The result has sparked confusion among residents of both Gurugram and Manesar, particularly as the latter continues to struggle with visible sanitation challenges. From garbage on streets to continuous illegal dumping of construction and demolition waste, local residents argue that the on-ground reality contradicts the survey's findings. 

Conducted between January 1 and March 10, the Swachh City Survey evaluated municipal performance based on complaint management through the centralized Swachh City Portal administered by the Urban Local Bodies Ministry. According to official data, Manesar recorded zero unresolved complaints—a perfect score that officials initially celebrated.

However, a senior Urban Local Bodies department official, speaking anonymously to The Tribune, revealed the underlying issue: "Manesar is the youngest corporation and has not yet completed ward delimitation.
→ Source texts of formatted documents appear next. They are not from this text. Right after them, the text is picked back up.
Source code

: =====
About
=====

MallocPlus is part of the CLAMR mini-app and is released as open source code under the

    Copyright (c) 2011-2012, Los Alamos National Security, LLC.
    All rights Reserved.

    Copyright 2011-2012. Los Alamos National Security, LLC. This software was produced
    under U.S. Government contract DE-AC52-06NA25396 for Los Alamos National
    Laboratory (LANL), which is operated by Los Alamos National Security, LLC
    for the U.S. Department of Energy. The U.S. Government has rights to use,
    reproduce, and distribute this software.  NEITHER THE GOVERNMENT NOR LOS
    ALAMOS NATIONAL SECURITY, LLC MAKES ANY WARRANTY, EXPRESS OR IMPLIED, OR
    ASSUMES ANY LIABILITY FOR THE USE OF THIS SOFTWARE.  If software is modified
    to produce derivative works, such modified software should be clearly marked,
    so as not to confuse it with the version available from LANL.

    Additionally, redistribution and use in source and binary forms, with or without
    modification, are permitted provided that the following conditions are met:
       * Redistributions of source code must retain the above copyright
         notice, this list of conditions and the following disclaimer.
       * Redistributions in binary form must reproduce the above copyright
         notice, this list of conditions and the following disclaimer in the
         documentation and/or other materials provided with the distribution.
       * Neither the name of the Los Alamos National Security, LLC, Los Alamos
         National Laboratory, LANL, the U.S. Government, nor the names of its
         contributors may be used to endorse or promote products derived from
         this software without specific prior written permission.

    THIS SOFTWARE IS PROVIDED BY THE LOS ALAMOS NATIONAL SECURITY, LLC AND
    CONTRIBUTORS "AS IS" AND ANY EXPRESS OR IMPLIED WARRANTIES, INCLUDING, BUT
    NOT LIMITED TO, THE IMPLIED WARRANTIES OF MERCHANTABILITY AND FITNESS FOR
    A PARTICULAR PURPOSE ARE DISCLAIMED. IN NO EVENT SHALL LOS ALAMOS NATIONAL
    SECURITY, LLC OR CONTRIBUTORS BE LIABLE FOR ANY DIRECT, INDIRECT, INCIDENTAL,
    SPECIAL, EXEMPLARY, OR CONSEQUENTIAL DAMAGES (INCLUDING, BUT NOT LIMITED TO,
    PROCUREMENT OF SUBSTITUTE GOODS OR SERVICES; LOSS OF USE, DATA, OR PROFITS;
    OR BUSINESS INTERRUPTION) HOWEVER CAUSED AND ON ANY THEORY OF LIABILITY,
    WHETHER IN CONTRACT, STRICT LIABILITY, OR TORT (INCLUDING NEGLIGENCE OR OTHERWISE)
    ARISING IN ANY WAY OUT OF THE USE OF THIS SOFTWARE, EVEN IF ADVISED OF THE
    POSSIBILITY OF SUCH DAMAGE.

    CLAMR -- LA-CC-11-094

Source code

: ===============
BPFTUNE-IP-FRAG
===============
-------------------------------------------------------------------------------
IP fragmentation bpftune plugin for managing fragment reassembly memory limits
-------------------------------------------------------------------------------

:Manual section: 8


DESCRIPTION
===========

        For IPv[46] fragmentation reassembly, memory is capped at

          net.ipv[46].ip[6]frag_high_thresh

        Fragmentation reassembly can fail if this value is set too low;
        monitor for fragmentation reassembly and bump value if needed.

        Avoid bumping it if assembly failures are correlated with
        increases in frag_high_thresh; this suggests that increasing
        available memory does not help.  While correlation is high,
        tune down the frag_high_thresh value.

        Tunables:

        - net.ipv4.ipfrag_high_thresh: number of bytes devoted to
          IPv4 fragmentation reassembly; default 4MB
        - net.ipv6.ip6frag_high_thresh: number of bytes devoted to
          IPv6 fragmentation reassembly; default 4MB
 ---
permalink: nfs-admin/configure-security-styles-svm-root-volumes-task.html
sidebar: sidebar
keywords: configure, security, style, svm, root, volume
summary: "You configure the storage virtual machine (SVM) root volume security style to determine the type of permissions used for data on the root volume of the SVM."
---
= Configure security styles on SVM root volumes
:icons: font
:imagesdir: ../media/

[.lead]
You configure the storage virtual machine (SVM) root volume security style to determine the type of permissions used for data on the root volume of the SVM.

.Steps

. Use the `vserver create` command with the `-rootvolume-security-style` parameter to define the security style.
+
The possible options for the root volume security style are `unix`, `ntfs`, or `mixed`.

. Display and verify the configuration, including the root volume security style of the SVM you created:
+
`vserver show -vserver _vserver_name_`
During the survey period, it wasn't even fully registered on the complaint portal. So even if residents tried to upload complaints, the system wouldn't accept them." 

This technical loophole effectively prevented citizens from registering complaints on the official platform—the very metric used to determine cleanliness rankings. Even now, despite being registered on the portal, residents report continued difficulties with submitting complaints, raising significant concerns about the transparency and validity of the evaluation process. 

Local citizen groups and Resident Welfare Associations have shared photographic evidence on social media to highlight the discrepancy of the survey and showing overflowing garbage bins, construction waste dumps, and what they describe as a "mini landfill" developing in the IMT area, allegedly due to inadequate waste management by contractors. 

"The rankings are surprising as Manesar is anything but clean. Be it streets, roundabouts or villages—garbage is spread everywhere, and sweeping is a luxury. We have regularly raised the sanitation crisis with Corporation officials. They know the truth—so why celebrate this?" questioned a representative of the United Association of New Gurugram, an umbrella organization representing multiple RWAs. 

Meanwhile, Gurugram—one of Haryana's largest and most developed urban centers—ranked only 10th despite having significantly better civic infrastructure, with 1,039 complaints recorded during the survey period. 

Across Haryana, the survey logged 5,883 complaints in total. Following Manesar's contentious zero-complaint record, Yamunanagar secured second place with 108 complaints, followed by Ambala (158), Hisar (190), Karnal (229), and Sonepat (233). At the bottom of the rankings among the 11 municipal corporations was Rohtak, which registered 1,091 complaints.

Responding to concerns about the survey, Urban Local Bodies Minister Vipul Goel stated: "Complaint redressal is a top priority and we are closely monitoring all civic agencies. Residents should have proper access to grievance redressal—it is their right. We will look into the working of those who have not fared well and take action."